When this rationalization is implied — and it commonly is — the conversation often leads to one explanation: evolution. Maybe, some suggest, behaviors like sexual harassment and violence towards women are the result of millions of years of evolution. Maybe the selection pressures of men and male competition, in tandem with the need to reproduce, have perhaps led to the entrenchment of bad behaviors in men. Maybe it is part of our biology, our DNA — and us men cannot help ourselves. It is asked: Can we simply say “boys will be boys” and explain sexual harassment as the natural extension of maleness?
The answer is no. We cannot.
While natural selection has and continues to influence human evolution, such as the challenge of emerging and more virulent infectious diseases, it is vital to remember that it does so within the broad and crucial context of environmental influences, including social and economic factors that are squarely under our control. Evolution can inform our understanding of basic behavioral traits in all organisms, including humans. However, evolution cannot say much about individual behavior.
It is true that men are more likely to engage in sexual harassment than women — including in non-human primates and other distantly related animals, for which it is often the case that males are the harassers and perpetrators of violence against females. One of many contributing factors is that natural selection commonly leads to traits that embolden primate males, such as larger body sizes compared to females. This is often associated with males exerting power over females, including harassment. But while humans share many traits with these species, we are not just another primate. We are unique in many ways, including having evolved the heightened ability to adjust to our natural and social environment through our physiology, behavior and culture.

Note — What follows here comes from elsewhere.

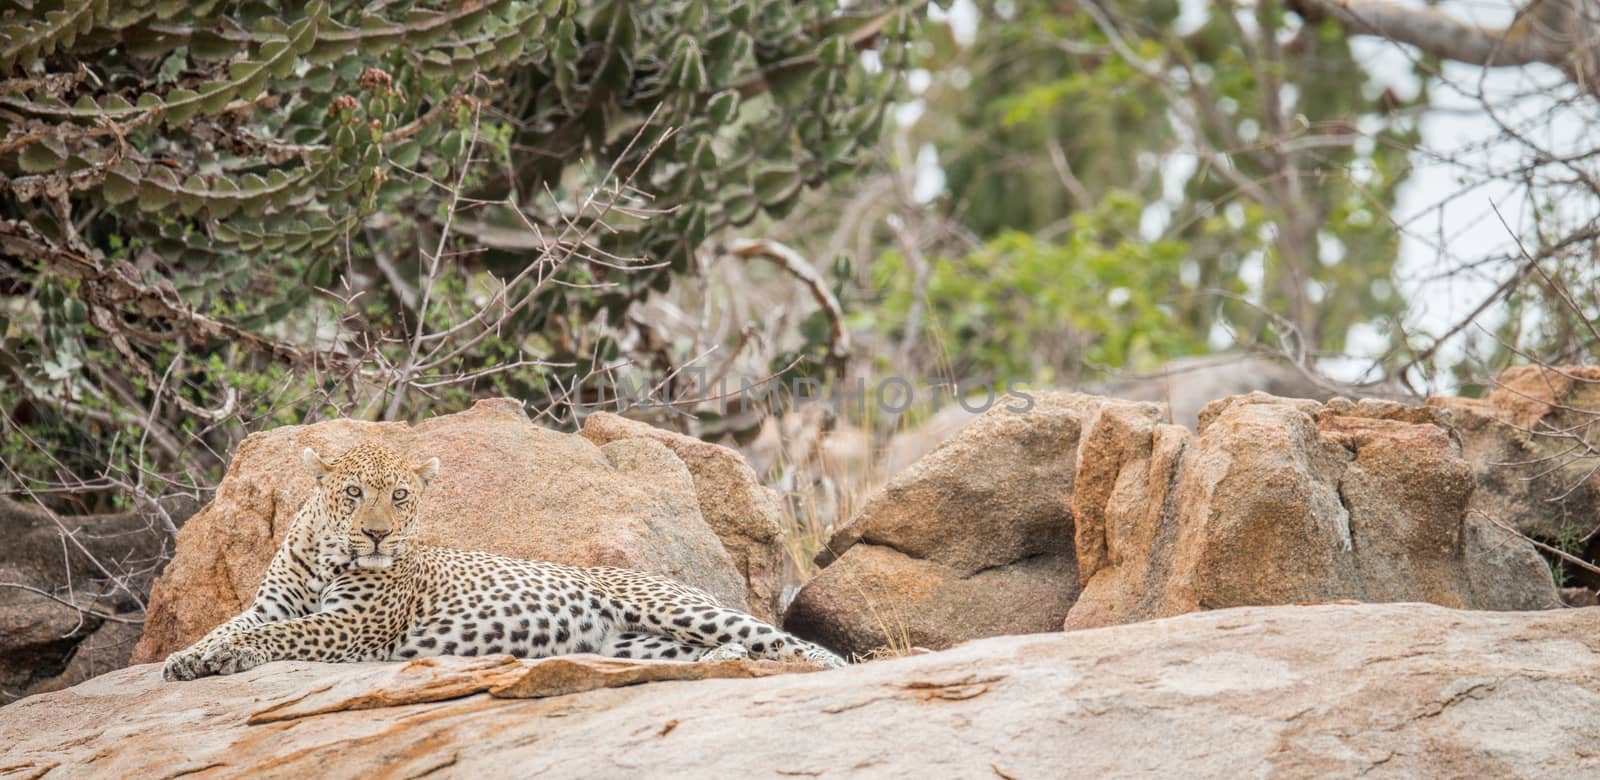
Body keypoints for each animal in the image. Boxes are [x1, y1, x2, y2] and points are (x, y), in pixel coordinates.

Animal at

While feelings of aggression, the impulse to exert one’s will on another person and other negative behaviors are part of the daily life experience of virtually every human being, we have also evolved the ability to check those impulses. In the university courses that I taught, I used to make the observation to my students that if the lecture hall were filled with any other species of primates besides young adult humans, they would surely not be listening attentively in their seats. A few would probably be engaged in sexual behavior; some would be fighting and screaming; some males would be harassing females; while others would be engaged in some other basic act. Thankfully this is not the case, at least in my classes. I’m certain that such thoughts are probably well-represented in a lecture hall full of young adults. But as humans we have the evolved ability to manage these compulsions.
As sexual harassment and other unwanted behaviors are often viewed through the lens of evolution, we should remember that natural selection has also promoted the evolution of positive behaviors that are unique to humans and only a handful of other primates. Men care for their children. They bond with mates along a spectrum of sexuality. They look after vulnerable members of our society, such as the sick and elderly. Indeed, it is not aggression but instead empathy and caring for others that are among the most important evolved traits that define us as a species. It is these characteristics that have led us to our evolutionary success while other primates that have long gone extinct. Humans exhibit diverse behavioral repertoires that include the ability to behave responsibly and in a morally preferred fashion. That is, evolution has provided us with the skill sets to not only resist inclinations to behave badly but also to foster and deploy behaviors that might actually make the world a better place, especially for women.
As Charles Darwin himself stated in his book, The Descent of Man and Selection in Relation to Sex, “With civilised people the arbitrament of battle for the possession of the women has long ceased.” In other words, civilized people do not disempower women.
As a species, we have not shed the influence of evolution by natural selection — both bad and good. But evolution has not only led to challenges in our ability to behave morally. It has also endowed us with the abilities to think critically, to reflect and to manage our actions. Collectively, the evolution of culture and social norms allow us to hold ourselves accountable. The issue is whether men are willing to leverage the morally desirable traits that natural selection has provided to all humans — care, empathy, social responsibility and accountability — and whether we all can better nurture their expression.